Expression patterns of the PgCLC genes under NaCl stress
To further investigate the expression patterns of the PgCLC genes, we performed the qRT-PCR analysis in pomegranate roots and leaves. The results showed that all the PgCLC genes had tissue-specific expression patterns, with high expression levels in leaves and low expression levels in roots (Fig. 5). Notably, when plants were subjected to salinity, the expression levels of all the tested PgCLCs were up-regulated in pomegranate leaves, but were down-regulated or not obviously changed in roots (p< 0.01). For instance, the relative expression levels of PgCLC-B, PgCLC-C1, PgCLC-C1 and PgCLC-D in leaves increased with the increasing salinity; meanwhile, those of PgCLC-E, PgCLC-F and PgCLC-G in leaves significantly increased at high salinity (200 mM).
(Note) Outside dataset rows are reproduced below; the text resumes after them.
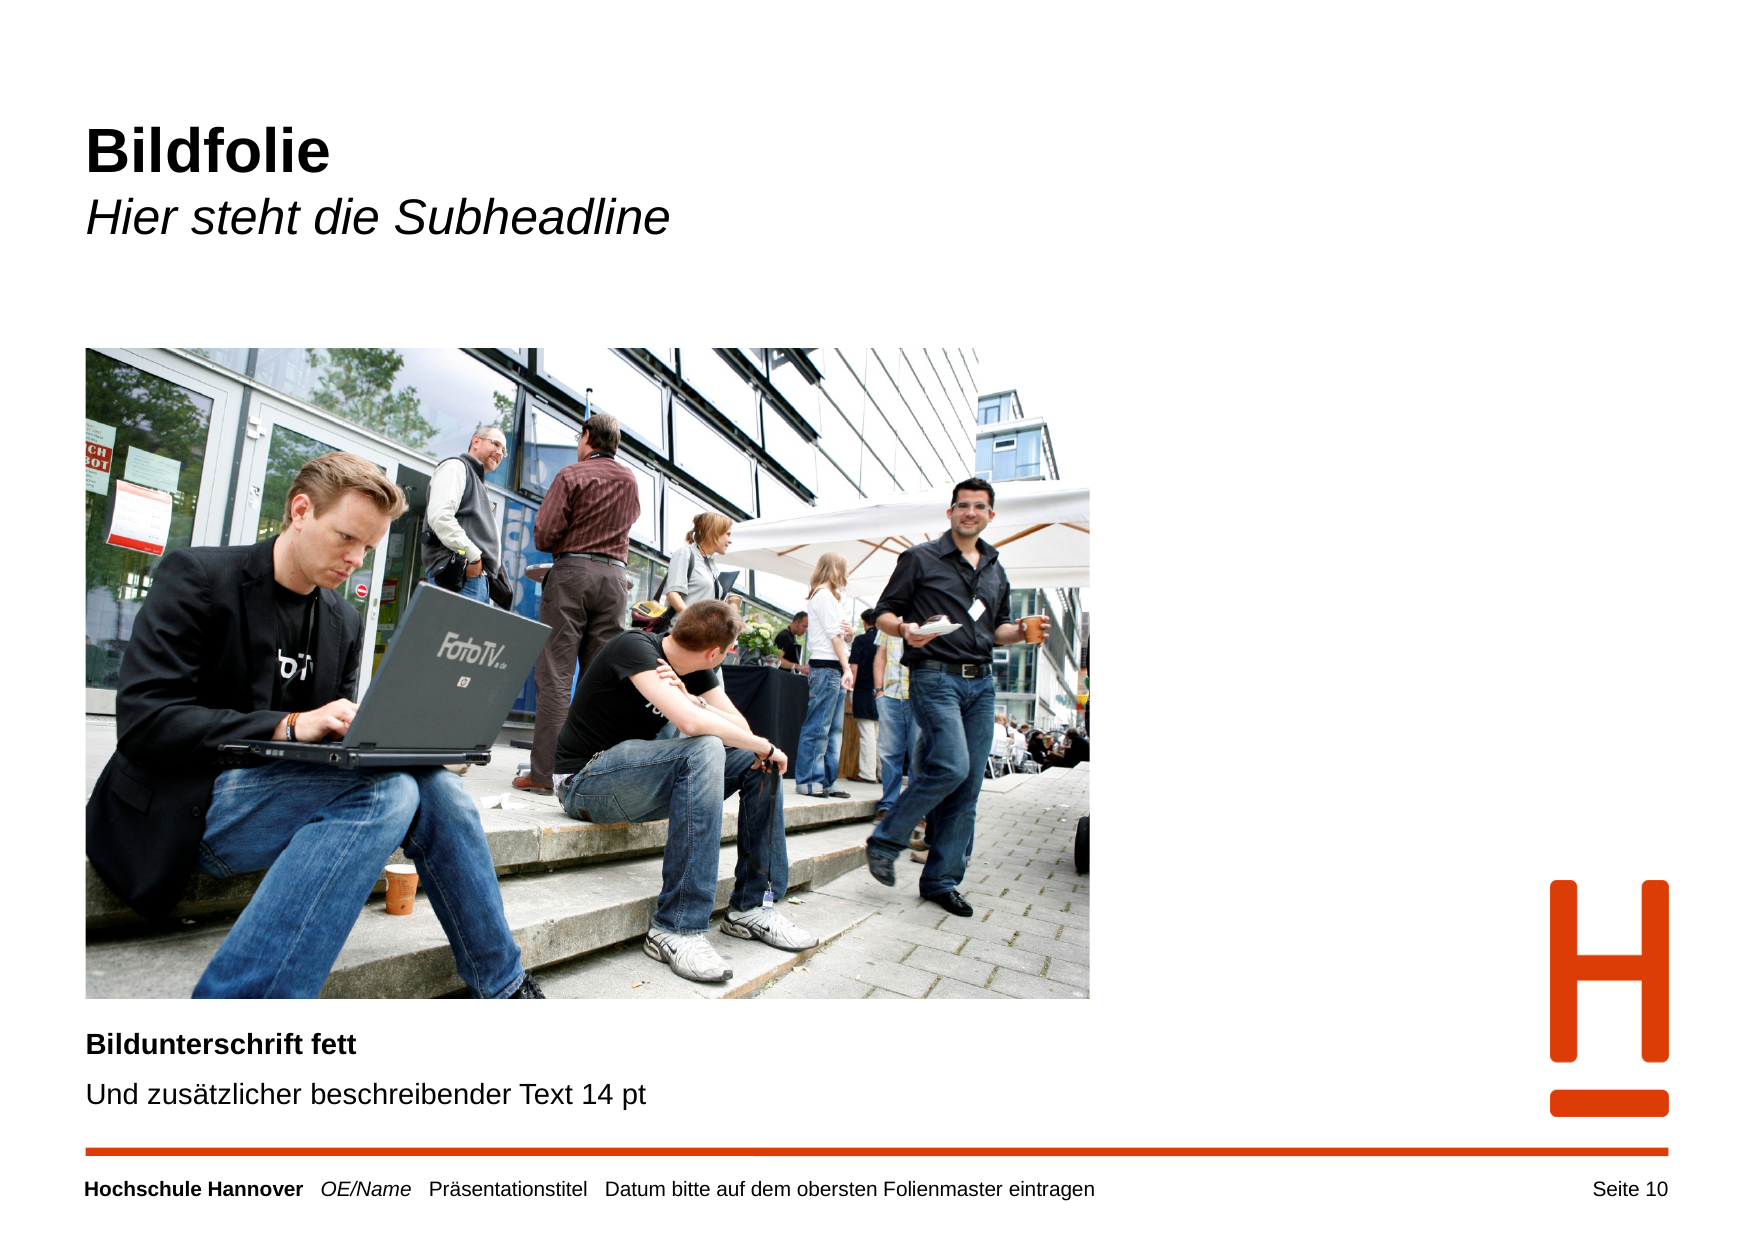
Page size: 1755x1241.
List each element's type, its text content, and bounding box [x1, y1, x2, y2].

slide_number Seite 10 [1467, 1175, 1669, 1213]
title Bildfolie Hier steht die Subheadline [85, 110, 1669, 266]
picture [85, 348, 1090, 999]
picture [1550, 880, 1669, 1117]
list Bildunterschrift fett Und zusätzlicher beschreibender Text 14 pt [85, 1021, 1267, 1117]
Also, the expression levels of PgCLC-B, PgCLC-F and PgCLC-G in roots decreased and those of PgCLC-C1, PgCLC-C2, PgCLC-D and PgCLC-E in roots first decreased at 100 mM salinity level and then recovered slightly at 200 mM and/or 300 mM salinity levels (Fig. 5). Under 300mM NaCl stress, the expression levels of PgCLC-C1, PgCLC-C2 and PgCLC-F in leaves increased by more than 16-fold relative to those of controls.
Correlation between the anion contents and expression levels of the PgCLC genes
Correlation analysis showed that the PgCLC genes were positively correlated with each other (Fig. 6, p < 0.05). The Cl− contents had significantly positive correlations with PgCLC-B, PgCLC-C1, PgCLC-C2 and PgCLC-D, while the SO42− content had significantly negative correlations with these genes. Meanwhile, the contents of Cl− and SO42− were negatively correlated with each other (p < 0.05). A significantly negative correlation between the NO3− content and the expression level of PgCLC-B, and a significantly positive correlation between the SO42− were found. There was no significant relationship between the H2PO4− content and the other indexes (Fig. 6). These findings suggested that accumulation of Cl−, SO42− and NO3− in pomegranate tissues was associated with the expression levels of the PgCLC genes under salt stress.